Further, Vijayan is asking for a rerun, a departure from four decades of alternating regimes. He hasn’t made the task any easier for himself by junking proven talent and picking young and middling newcomers as candidates. (Illustrations on campaign trail by E P Unny)
At the press meet in Kottayam, Kerala’s most visible political face is doing what he is best at – telling the media what exactly he wants to do. Not a word more, not a syllable less. The clinically controlled delivery is nothing new to those who have watched this 77-year-old stalwart of both party and government.
What is new is that the state’s laidback TV viewers have taken to the measured tone. Over the last one year, since the outbreak of the pandemic in March, Vijayan was on TV at 6 pm on weekdays, giving a methodical account of the day’s Covid situation. Malayalam news channels saw viewerships soar to entertainment channel highs.
Party insiders expect a corresponding voter response, notably from women. The cumulative daily build-up of a reassuring chief-in-charge is what the party banks on as the state votes on April 6. Called ‘triple V’ (Visual Vijayan Vote), this is crucial to an election that cannot be taken for granted. You can never rule out the Congress which under Rahul Gandhi scored an upset win in the last Lok Sabha polls. The BJP-led third front is out to win seats and become kingmaker.
Further, Vijayan is asking for a rerun, a departure from four decades of alternating regimes. He hasn’t made the task any easier for himself by junking proven talent and picking young and middling newcomers as candidates.
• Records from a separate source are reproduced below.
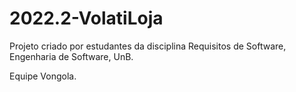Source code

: # 2022.2-VolatiLoja
Projeto criado por estudantes da disciplina Requisitos de Software, Engenharia de Software, UnB.

Equipe Vongola.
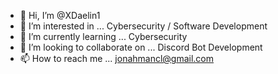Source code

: - 👋 Hi, I’m @XDaelin1
- 👀 I’m interested in ... Cybersecurity / Software Development
- 🌱 I’m currently learning ... Cybersecurity
- 💞️ I’m looking to collaborate on ... Discord Bot Development
- 📫 How to reach me ... jonahmancl@gmail.com

<!---
XDaelin1/XDaelin1 is a ✨ special ✨ repository because its `README.md` (this file) appears on your GitHub profile.
You can click the Preview link to take a look at your changes.
--->
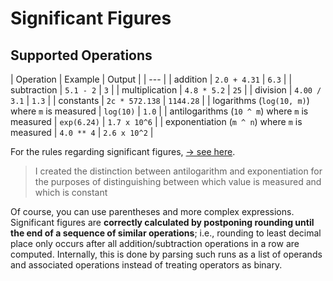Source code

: # Significant Figures

## Supported Operations

| Operation | Example | Output |
| --- |
| addition | `2.0 + 4.31` | `6.3` |
| subtraction | `5.1 - 2` | `3` |
| multiplication | `4.8 * 5.2` | `25` |
| division | `4.00 / 3.1` | `1.3` |
| constants | `2c * 572.138` | `1144.28` |
| logarithms (`log(10, m)`) where `m` is measured | `log(10)` | `1.0` |
| antilogarithms (`10 ^ m`) where `m` is measured | `exp(6.24)` | `1.7 x 10^6` |
| exponentiation (`m ^ n`) where `m` is measured | `4.0 ** 4` | `2.6 x 10^2` |

For the rules regarding significant figures, [→ see here](http://cxp.cengage.com/contentservice/assets/owms01h/references/significantfigures/index.html).

> I created the distinction between antilogarithm and exponentiation for the
> purposes of distinguishing between which value is measured and which is
> constant

Of course, you can use parentheses and more complex expressions. Significant
figures are **correctly calculated by postponing rounding until the end of a
sequence of similar operations**; i.e., rounding to least decimal place only
occurs after all addition/subtraction operations in a row are computed.
Internally, this is done by parsing such runs as a list of operands and
associated operations instead of treating operators as binary.
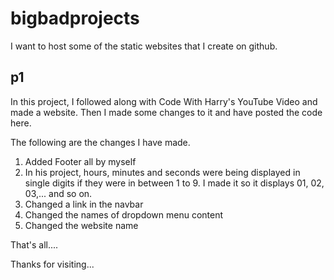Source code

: # bigbadprojects
I want to host some of the static websites that I create on github.


## p1

In this project, I followed along with Code With Harry's YouTube Video and made a website. Then I made some changes to it and have posted the code here.

The following are the changes I have made.

1. Added Footer all by myself
2. In his project, hours, minutes and seconds were being displayed in single digits if they were in between 1 to 9. I made it so it displays 01, 02, 03,... and so on.
3. Changed a link in the navbar
4. Changed the names of dropdown menu content
5. Changed the website name


That's all....

Thanks for visiting...
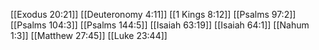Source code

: [[Exodus 20:21]]
[[Deuteronomy 4:11]]
[[1 Kings 8:12]]
[[Psalms 97:2]]
[[Psalms 104:3]]
[[Psalms 144:5]]
[[Isaiah 63:19]]
[[Isaiah 64:1]]
[[Nahum 1:3]]
[[Matthew 27:45]]
[[Luke 23:44]]
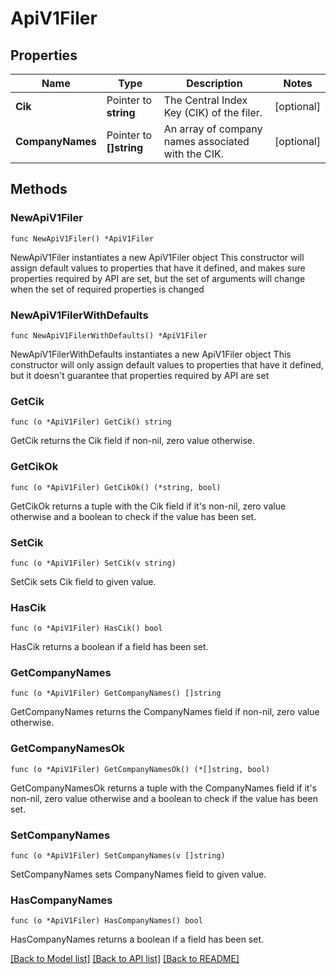 # ApiV1Filer

## Properties

Name | Type | Description | Notes
------------ | ------------- | ------------- | -------------
**Cik** | Pointer to **string** | The Central Index Key (CIK) of the filer. | [optional] 
**CompanyNames** | Pointer to **[]string** | An array of company names associated with the CIK. | [optional] 

## Methods

### NewApiV1Filer

`func NewApiV1Filer() *ApiV1Filer`

NewApiV1Filer instantiates a new ApiV1Filer object
This constructor will assign default values to properties that have it defined,
and makes sure properties required by API are set, but the set of arguments
will change when the set of required properties is changed

### NewApiV1FilerWithDefaults

`func NewApiV1FilerWithDefaults() *ApiV1Filer`

NewApiV1FilerWithDefaults instantiates a new ApiV1Filer object
This constructor will only assign default values to properties that have it defined,
but it doesn't guarantee that properties required by API are set

### GetCik

`func (o *ApiV1Filer) GetCik() string`

GetCik returns the Cik field if non-nil, zero value otherwise.

### GetCikOk

`func (o *ApiV1Filer) GetCikOk() (*string, bool)`

GetCikOk returns a tuple with the Cik field if it's non-nil, zero value otherwise
and a boolean to check if the value has been set.

### SetCik

`func (o *ApiV1Filer) SetCik(v string)`

SetCik sets Cik field to given value.

### HasCik

`func (o *ApiV1Filer) HasCik() bool`

HasCik returns a boolean if a field has been set.

### GetCompanyNames

`func (o *ApiV1Filer) GetCompanyNames() []string`

GetCompanyNames returns the CompanyNames field if non-nil, zero value otherwise.

### GetCompanyNamesOk

`func (o *ApiV1Filer) GetCompanyNamesOk() (*[]string, bool)`

GetCompanyNamesOk returns a tuple with the CompanyNames field if it's non-nil, zero value otherwise
and a boolean to check if the value has been set.

### SetCompanyNames

`func (o *ApiV1Filer) SetCompanyNames(v []string)`

SetCompanyNames sets CompanyNames field to given value.

### HasCompanyNames

`func (o *ApiV1Filer) HasCompanyNames() bool`

HasCompanyNames returns a boolean if a field has been set.


[[Back to Model list]](../README.md#documentation-for-models) [[Back to API list]](../README.md#documentation-for-api-endpoints) [[Back to README]](../README.md)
The campaign package is the familiar list of welfare measures and developmental schemes well begun and half done. “Give me another term to complete the tasks,” the CM seeks of the voters.
At public meetings in Pala and Vaikom, the voice is more persuasive than aggressive and it comes filtered through the mask which is on throughout the public appearance.
He is at his tactful best in Pala, the home turf of the Kerala Congress, who till the other day was a Congress ally. Led by Jose K Mani, the regional outfit crossed over to the rival Left in the run-up to the polls. The Marxian baptism of an aspirational, entrepreneurial party of Christian believers is on test here. Vijayan extends active religious respect, a big leap from passive tolerance. He also drops names that should cut across to the crowd that looks more parental than young. “TCS and Ernst & Young will bring jobs and prosperity”.
The tone shifts from capital to social in Vaikom before a packed auditorium next to the Shiva Temple known for the historic struggle of the oppressed castes for temple entry. The day’s campaign ends amidst milling crowds back in Kottayam.
“Voters are in no mood to do content analysis of campaign-speak,” chips in a local pundit. “Instead, what would work is the new Visual Vijayan.” He recounts a Kottayam story in support.
The Marxist poll campaign put a face to the name for the first time here in 1984. Till then, you could only display the party symbol and the candidate’s name. Fresh out of law college and SFI’s state president then, Suresh Kurup was the candidate for Lok Sabha from Kottayam.
His friend and comrade C P John, who managed the uphill campaign, somehow slipped in a photograph of the candidate on poll posters – blasphemous personality projection in party circles. Half way through the campaign, Indira Gandhi was assassinated and the sympathy wave swept away all rivals of the Congress, except Suresh. If this is what a black & white picture could do then, let us wait for the serial effect of full-scale television.